=== Available data ===
__________________________________________________

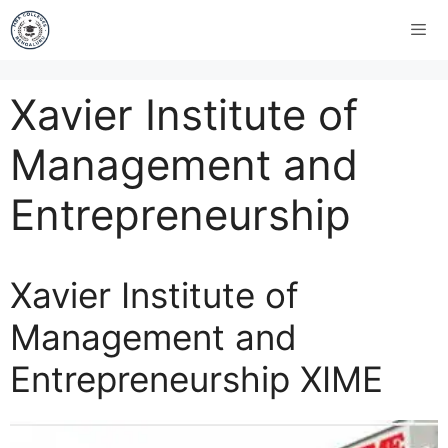
Xavier Institute of
Management and
Entrepreneurship
Xavier Institute of
Management and
Entrepreneurship XIME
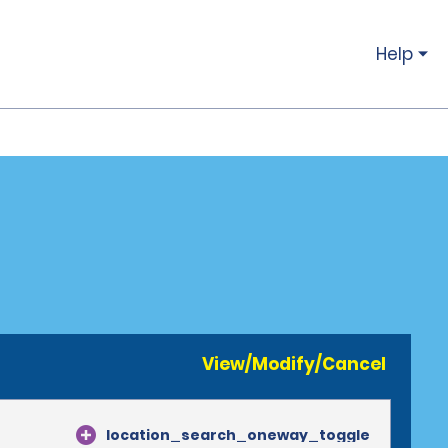
Help
View/Modify/Cancel
location_search_oneway_toggle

__________________________________________________

=== Problem details ===
Can you copy out the text from every row above, line by line and unchanged, while leaving the pictures out?

=== Written response ===
Xavier Institute of
Management and
Entrepreneurship
Xavier Institute of
Management and
Entrepreneurship XIME
Help
View/Modify/Cancel
location_search_oneway_toggle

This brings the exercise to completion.